Boeing CEO Dave Calhoun is looking forward to collecting a huge $7million bonus if he can finally get the 737 Max jetliner off the ground and back in the sky. However, the CEO must also resolve several other issues before the company is going to part with the cash.
Calhoun's current to-do list includes resolving the production woes around the KC-46 tanker which has caused problems between the plane-maker and the Pentagon, as well as making sure the Boeing Starliner spacecraft can take its first manned flight.
These are pretty challenging issues but sadly not the only things on the long list of the CEO's must-fixes. Boeing now has another new jetliner, the 777X, which needs to get through the regulators and out onto the market.
There is also a pressing need to reach safety targets by restructuring the engineering corps and looking at achieving some other long-range targets including a joint venture with Embraer SA, the Brazilian plane manufacturer.
Boeing revealed in a filing that as part of the terms of his contract, signed in January, Calhoun must meet all these targets by December 2023 if he wants to receive the payout.

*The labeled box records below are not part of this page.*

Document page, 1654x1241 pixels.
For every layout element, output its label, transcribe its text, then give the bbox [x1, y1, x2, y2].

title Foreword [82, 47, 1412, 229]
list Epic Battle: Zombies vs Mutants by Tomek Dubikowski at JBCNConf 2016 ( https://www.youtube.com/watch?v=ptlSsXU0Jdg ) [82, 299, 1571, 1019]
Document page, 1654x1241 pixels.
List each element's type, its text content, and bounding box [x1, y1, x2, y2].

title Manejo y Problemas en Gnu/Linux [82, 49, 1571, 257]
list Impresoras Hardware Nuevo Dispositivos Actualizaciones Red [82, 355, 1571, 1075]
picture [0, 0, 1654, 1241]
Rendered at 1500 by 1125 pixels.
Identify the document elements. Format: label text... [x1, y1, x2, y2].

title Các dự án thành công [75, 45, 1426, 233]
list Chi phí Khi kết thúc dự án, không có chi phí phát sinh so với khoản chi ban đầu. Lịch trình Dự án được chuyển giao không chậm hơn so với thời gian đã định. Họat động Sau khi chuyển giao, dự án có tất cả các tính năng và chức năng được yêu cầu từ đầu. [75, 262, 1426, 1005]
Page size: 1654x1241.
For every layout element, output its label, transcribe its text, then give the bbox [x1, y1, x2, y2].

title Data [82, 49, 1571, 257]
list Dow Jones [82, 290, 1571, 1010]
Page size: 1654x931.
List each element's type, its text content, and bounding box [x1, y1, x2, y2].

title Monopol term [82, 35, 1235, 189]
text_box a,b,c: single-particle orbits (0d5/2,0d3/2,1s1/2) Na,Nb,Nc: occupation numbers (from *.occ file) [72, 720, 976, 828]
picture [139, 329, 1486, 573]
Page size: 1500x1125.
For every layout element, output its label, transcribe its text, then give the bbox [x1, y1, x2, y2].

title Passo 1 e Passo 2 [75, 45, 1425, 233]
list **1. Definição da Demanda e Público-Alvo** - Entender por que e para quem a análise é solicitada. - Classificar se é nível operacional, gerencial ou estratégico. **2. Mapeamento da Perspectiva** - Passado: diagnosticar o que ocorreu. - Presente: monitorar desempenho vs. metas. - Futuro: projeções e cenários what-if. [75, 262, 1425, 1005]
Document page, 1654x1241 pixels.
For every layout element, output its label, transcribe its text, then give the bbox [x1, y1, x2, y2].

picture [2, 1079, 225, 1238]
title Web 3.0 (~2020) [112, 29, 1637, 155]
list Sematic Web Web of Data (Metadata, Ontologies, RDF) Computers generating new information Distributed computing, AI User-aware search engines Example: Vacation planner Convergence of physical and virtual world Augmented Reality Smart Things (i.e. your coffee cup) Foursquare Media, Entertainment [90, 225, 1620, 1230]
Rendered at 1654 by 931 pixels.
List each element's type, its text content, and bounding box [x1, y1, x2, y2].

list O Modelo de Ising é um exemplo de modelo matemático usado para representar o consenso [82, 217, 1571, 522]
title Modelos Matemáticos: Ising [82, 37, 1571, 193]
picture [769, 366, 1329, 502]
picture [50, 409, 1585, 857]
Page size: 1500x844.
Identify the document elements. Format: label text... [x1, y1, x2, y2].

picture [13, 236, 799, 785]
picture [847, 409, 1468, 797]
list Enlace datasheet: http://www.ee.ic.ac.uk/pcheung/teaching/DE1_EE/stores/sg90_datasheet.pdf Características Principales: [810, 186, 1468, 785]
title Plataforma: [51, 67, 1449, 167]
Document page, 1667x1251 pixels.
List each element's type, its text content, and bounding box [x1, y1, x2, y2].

That said, even if he fails Calhoun will not be on the breadline anytime soon. The 62-year-old CEO will be compensated annually to the tune of $10.9million and receive an additional $10million in stock.
Despite all the stipulations, the size of the bonus was still heavily criticized when Calhoun replaced Dennis Muilenburg as CEO after he failed to reach his target and get the Max back in the air. The aircraft was involved in 2 fatal accidents and remains grounded. On February 4th lawmakers asked Boeing to cancel the bonus completely to remove any incentive to rush the plane back into service. However, Boeing stipulates that the bonus will be recouped should any misconduct or safety breaches occur during the recommissioning of the craft.
In other areas of the business new directors have been selected for the Boeing board. These include Steve Mollenkopt, 51, who has been the head of Qualcomm since 2014 and enabled the organization to develop 5G technology. He is also the former CFO of United Technologies.
Also joining the team is Akhil Johri, 58. who spent four years as the CFO at United Technologies chief financial officer before stepping down in November.
The pair are bringing more technical know-how to the board; Mollenkopt with his electrical engineering background and Johri having worked for one of the company's main suppliers for the past 25 years.
The appointments come partly in response to criticisms that the company responded slowly to 2019's crisis because of an increasing focus on the financial sector.
The board has also overhauled the leadership as it looks towards improving its reputation in engineering.
At a time when Boeing is facing some challenges and vital decisions must be taken about the company's strategy and product quality, Muilenburg's resignation left the board with only 2 directors with any aviation experience – Calhoun, and Kellner.
Current chairman Kellner is the former Head of Continental Airlines. He has taken over from Calhoun who brings a wealth of experience from his time working in the aircraft engine division of the General Electric Company.